## Texte du document
===============
Un exemple: au sein de l’Alliance atlantique, la doctrine est que chaque bataillon soit en lien avec une unité médicale héliportée prête pour évacuer les blessés, et pratiquer immédiatement des opérations chirurgicales. Ce n’est pas le cas en Ukraine, où les hélicoptères ne peuvent quasiment pas voler (par peur d’être abattus), et où les unités combattantes doivent faire appel à des véhicules de secours restés basés à l’arrière, souvent à plusieurs kilomètres, voire à des véhicules de transport de troupes classiques.
===============
## Données affichées

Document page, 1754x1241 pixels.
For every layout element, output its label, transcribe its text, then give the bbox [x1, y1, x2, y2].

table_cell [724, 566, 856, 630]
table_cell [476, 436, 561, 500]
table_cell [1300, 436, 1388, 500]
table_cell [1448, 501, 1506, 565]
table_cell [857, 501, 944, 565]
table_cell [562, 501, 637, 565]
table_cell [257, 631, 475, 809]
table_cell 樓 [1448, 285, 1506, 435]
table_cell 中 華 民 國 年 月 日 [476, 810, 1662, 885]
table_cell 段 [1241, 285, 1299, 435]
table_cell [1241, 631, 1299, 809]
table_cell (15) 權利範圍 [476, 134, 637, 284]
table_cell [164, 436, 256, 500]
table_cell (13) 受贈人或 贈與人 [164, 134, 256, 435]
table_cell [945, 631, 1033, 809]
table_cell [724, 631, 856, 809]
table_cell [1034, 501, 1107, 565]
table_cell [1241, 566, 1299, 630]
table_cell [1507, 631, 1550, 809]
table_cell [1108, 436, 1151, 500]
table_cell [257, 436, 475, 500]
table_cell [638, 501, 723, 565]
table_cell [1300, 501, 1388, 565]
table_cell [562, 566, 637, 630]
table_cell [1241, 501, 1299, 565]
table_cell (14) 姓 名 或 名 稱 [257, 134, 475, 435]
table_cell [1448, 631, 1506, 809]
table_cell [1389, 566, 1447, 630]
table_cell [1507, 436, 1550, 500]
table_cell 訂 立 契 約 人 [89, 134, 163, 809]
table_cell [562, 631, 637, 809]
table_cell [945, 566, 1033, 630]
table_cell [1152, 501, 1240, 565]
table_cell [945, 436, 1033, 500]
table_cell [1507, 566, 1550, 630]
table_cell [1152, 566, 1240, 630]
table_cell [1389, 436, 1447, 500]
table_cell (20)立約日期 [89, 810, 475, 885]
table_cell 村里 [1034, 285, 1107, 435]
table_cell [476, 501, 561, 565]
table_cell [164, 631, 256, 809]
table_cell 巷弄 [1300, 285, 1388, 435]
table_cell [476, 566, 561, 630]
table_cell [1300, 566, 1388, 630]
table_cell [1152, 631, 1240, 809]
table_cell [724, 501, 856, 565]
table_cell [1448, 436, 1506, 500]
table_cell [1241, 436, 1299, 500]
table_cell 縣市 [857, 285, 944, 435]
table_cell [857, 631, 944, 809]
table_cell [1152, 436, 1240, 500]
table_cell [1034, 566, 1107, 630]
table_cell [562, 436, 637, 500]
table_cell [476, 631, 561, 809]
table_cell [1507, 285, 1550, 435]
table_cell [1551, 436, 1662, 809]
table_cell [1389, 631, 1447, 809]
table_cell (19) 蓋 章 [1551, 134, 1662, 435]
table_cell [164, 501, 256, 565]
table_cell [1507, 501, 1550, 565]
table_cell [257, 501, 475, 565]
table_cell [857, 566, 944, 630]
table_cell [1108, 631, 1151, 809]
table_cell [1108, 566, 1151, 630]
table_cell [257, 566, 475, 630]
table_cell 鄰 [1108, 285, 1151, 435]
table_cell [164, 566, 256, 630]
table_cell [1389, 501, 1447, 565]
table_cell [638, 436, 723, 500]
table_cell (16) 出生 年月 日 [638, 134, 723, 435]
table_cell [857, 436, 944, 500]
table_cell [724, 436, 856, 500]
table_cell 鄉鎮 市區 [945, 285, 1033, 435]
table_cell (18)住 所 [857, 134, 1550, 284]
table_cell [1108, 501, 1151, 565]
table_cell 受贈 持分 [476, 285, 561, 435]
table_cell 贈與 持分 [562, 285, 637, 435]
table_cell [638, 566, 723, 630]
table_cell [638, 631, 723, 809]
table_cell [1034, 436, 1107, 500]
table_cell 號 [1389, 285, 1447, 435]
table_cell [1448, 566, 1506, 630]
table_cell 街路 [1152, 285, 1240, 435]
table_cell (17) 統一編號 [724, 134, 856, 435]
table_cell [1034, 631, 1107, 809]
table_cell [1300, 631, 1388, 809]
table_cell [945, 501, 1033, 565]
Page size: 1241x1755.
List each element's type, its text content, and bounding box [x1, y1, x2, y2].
===============
## Travail à faire
(a) Recopiez tout le passage du texte sur l'évacuation des blessés en Ukraine, depuis « Un exemple: au » jusqu'à « de troupes classiques. ».
(b) Répondez aux questions suivantes d'après le texte sur l'évacuation des blessés en Ukraine.
(i) Selon la doctrine de l'Alliance atlantique, avec quoi chaque bataillon doit-il être en lien ?
(ii) Pour quelle raison les hélicoptères ne peuvent-ils quasiment pas voler en Ukraine ?
(iii) À quels véhicules les unités combattantes en Ukraine doivent-elles faire appel ?
(c) Poursuivez le texte sur l'évacuation des blessés en Ukraine à partir de sa dernière phrase.

## Réponses attendues
(a)
Un exemple: au sein de l’Alliance atlantique, la doctrine est que chaque bataillon soit en lien avec une unité médicale héliportée prête pour évacuer les blessés, et pratiquer immédiatement des opérations chirurgicales. Ce n’est pas le cas en Ukraine, où les hélicoptères ne peuvent quasiment pas voler (par peur d’être abattus), et où les unités combattantes doivent faire appel à des véhicules de secours restés basés à l’arrière, souvent à plusieurs kilomètres, voire à des véhicules de transport de troupes classiques.

(b)
(i) Avec une unité médicale héliportée prête pour évacuer les blessés et pratiquer immédiatement des opérations chirurgicales.
(ii) Par peur d'être abattus.
(iii) À des véhicules de secours restés basés à l'arrière, souvent à plusieurs kilomètres, voire à des véhicules de transport de troupes classiques.

(c)
La logistique de secours n’a rien à voir avec celle des armées européennes, ce qui accroît considérablement les risques pour les combattants. Selon les estimations américaines, environ 200'000 soldats ukrainiens ont été blessés et tués depuis deux ans (contre plus de 300'000 hommes pour la Russie). Le président Zelensky admet, lui, le chiffre très inférieur de 31'000 soldats tués

Être déployé en Ukraine, c’est devenir un mercenaire

Les subtilités diplomatiques disparaissent vite sur le terrain. L’idée selon laquelle il serait possible d’envoyer des troupes européennes au sol sans entrer en guerre avec la Russie est très théorique. Le Kremlin, bien sûr, s’empressera de dire le contraindre et de le démontrer si des soldats étrangers sont faits prisonniers par son armée. Or, être ennemi de la Russie, cela change tout – dans beaucoup de domaines.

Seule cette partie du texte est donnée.